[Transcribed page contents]

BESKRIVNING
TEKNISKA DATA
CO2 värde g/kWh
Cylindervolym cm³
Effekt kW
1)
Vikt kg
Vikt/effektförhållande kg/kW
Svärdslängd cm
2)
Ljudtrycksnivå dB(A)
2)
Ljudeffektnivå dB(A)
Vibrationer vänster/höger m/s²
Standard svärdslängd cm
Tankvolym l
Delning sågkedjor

...

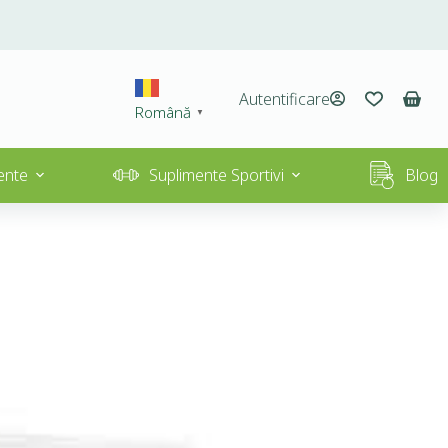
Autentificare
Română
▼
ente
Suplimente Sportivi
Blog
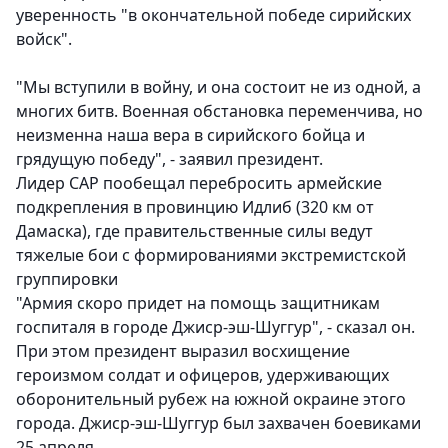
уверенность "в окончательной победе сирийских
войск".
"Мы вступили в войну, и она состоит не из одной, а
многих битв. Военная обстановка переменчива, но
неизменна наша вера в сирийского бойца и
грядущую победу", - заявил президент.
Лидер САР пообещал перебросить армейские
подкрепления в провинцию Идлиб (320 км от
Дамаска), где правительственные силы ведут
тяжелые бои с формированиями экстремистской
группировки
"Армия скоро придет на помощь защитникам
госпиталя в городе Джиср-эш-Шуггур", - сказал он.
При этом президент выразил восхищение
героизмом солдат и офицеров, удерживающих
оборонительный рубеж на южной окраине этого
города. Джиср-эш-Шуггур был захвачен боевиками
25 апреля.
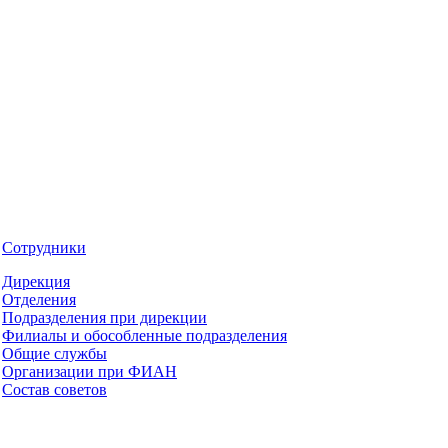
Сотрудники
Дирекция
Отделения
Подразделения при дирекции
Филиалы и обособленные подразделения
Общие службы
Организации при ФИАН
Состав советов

(Work request):
Print the lines in the entries above from the line containing "BESKRIVNING" through the line containing "Delning sågkedjor", including both, copied without any change.

(Response to the exercise):
BESKRIVNING
TEKNISKA DATA
CO2 värde g/kWh
Cylindervolym cm³
Effekt kW
1)
Vikt kg
Vikt/effektförhållande kg/kW
Svärdslängd cm
2)
Ljudtrycksnivå dB(A)
2)
Ljudeffektnivå dB(A)
Vibrationer vänster/höger m/s²
Standard svärdslängd cm
Tankvolym l
Delning sågkedjor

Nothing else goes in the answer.